Introduction: Arcade Card Keeper
This instructable is made for the optional course Fablab Making, which i followed at the University of Rotterdam
Step 1: Explaining My Idea
The first weeks of this course where a lot of thinking about what i was going to build in the last weeks of this course. After a good idea which would be a little overpriced (an easy way to sand my bowling balls) I came across my current idea. Lately i have been going a lot to an arcade hall where you can get these card sets from a coin pusher. These cards are worth 200 tokens so why not build a sort of scanner which detects a card then updates a tokens variable on a screen and also stores them so i can't lose them.
- A way of scanning the cards
- On/Off switch
- Card storage
- Powerd by a 5 Volt power brick
- A LCD screen
- A motor to pull in all the cards
- Working on 18650 batteries
- automatically activate the motor when detecting a card
- Computer with Arduino software running and a USB port
- An Arduino Uno
- 5 Volt DC motor
- 1602 LCD screen
- ON/OFF switch
- LDR sensor
- 5 Volt laser module
- Female headers
- Jumper wires
- Buck converter
- 3mm triplex
- Soldering tin
- Soldering iron
- Laser cutter
Step 2: Building the Code
For me the coding of the arduino was not that big of a problem because i have a lot of experience with the coding of an Arduino. The coding is simply divided in two functions. One of it is de LCD screen and the other one is the LDR sensor. This sensor is capable off changing the resistance when the sensor is picking up more light. As you can see in the picture of the code above, I simply used an I2C library for the LCD screen to simplify the schematic of the screen. The part of the LDR consists of a couple of variables which are stored in the registers of the arduino. Everytime the arduino goes through the main loop the arduino reads the value of the LDR, if the value gets under 1000 the variable tokens will be increased with 200 and the variable n wil be increased with 1. Every time this happens the screen will update the values of the variables to the ones stored in the registers. For testing I added a line for serial printing which can be seen in the last line of the coding to read the value of the analog pin and show it at the serial monitor. The serial monitor (as seen in the picture above) shows a value of 1021 and 1022 when the laser is directly shot a the LDR and when a card passes this value drop to around 780. By seeing this in constructed an if statement where if the sensorvalue is smaller then 1000 all the variables will be increased as explained before.

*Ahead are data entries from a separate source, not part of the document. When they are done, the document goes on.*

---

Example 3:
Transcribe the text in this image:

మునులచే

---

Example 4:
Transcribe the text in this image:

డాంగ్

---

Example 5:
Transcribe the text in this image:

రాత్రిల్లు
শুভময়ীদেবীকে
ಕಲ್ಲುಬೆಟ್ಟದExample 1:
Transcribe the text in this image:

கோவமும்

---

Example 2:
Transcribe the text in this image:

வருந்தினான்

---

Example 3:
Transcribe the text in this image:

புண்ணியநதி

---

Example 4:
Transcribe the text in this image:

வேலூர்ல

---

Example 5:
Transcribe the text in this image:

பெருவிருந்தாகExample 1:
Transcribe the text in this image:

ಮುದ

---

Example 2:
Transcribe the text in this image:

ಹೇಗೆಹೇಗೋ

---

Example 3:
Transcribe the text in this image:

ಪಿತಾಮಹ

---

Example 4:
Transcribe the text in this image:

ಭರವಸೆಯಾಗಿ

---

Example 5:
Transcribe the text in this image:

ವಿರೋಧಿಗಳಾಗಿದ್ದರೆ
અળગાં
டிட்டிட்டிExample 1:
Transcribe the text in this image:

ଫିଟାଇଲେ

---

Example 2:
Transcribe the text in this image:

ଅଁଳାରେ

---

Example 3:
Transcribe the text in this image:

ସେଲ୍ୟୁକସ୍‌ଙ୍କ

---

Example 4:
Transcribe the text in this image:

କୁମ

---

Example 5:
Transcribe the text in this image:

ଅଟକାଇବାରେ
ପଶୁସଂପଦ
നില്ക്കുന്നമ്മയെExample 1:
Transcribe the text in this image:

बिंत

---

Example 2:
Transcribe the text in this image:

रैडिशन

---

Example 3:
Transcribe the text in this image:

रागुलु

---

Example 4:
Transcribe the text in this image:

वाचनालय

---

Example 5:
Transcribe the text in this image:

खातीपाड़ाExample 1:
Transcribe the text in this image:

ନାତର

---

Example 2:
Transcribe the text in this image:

Step 3: Designing and Assembly
For the case of this project i came across this site: http://www.makercase.com/
The only things i had to fill in where dimensions of the case and it generated a svg file for printing it with a laser cutter. Why I choose the dimensions a seen above? The width of the case is 20 cm, the 3d printed card holder is 7 cm so there is 13 cm left for all of the electronics. The case has a depth of 15 cm, the 3d printed card holder has a depth of 10 cm so there enough space for placing the dc motor to pull in all the cards. For the height of the case i choose 7 cm, the 3d printed card holder has a height of 4 cm. I created some margins by choosing a height of 7 cm. The total svg file can be downloaded and can be inspected if some things are not clear.
For the card holder i used tinkercad, first I measured the length and the with of a normal card, which was around 5,5 cm by 8,5 cm. Then i created a base plate of 10 cm by 7 cm. Then I created 3 sides with all the same height, 2 for the sides with a length of 10 cm and 1 for the side with a width of 7 cm. The front facing side has a height of 2,5 cm so the cards can fall in the card holder. The total stl file can be downloaded and can be inspected if some things are not clear.
As seen in the pictures above I used an LCD screen with I2C module which is connected to 5V and GND, and the SDA and SDL pins are connected to A4 and A5 of the arduino. The LDR is connected to 5V and via a 100k resistor connected to GND. The point where the LDR connects to the resistor is connected to pin A0 of the arduino to read the different values of the LDR with different illumination. The laser module is connected to 5V and GND of the arduino. But the only problem was the DC motor, when you power up the motor it draws that much current that the arduino will turn of for a second. When that happens the whole systems resets. To solve this problem i connected my 5 Volt power supply to a buck converter module and set the output voltage to 1,5 Volt. By doing this I lowered the current that much so that the arduino can still work when the DC motor is used.
Step 4: The Result!!
When all of my designing and all my tests were done I build the case and printed the holder. And in the end connected everything to my power supply and the right pins on the arduino. My project was done as you can see in the pictures and the videos it works quite nice. It has some small error which can be solved pretty easy but in the end it works nice and those what I expected it to do. At last I will include the file of the coin I made in one of the first lessons of this course.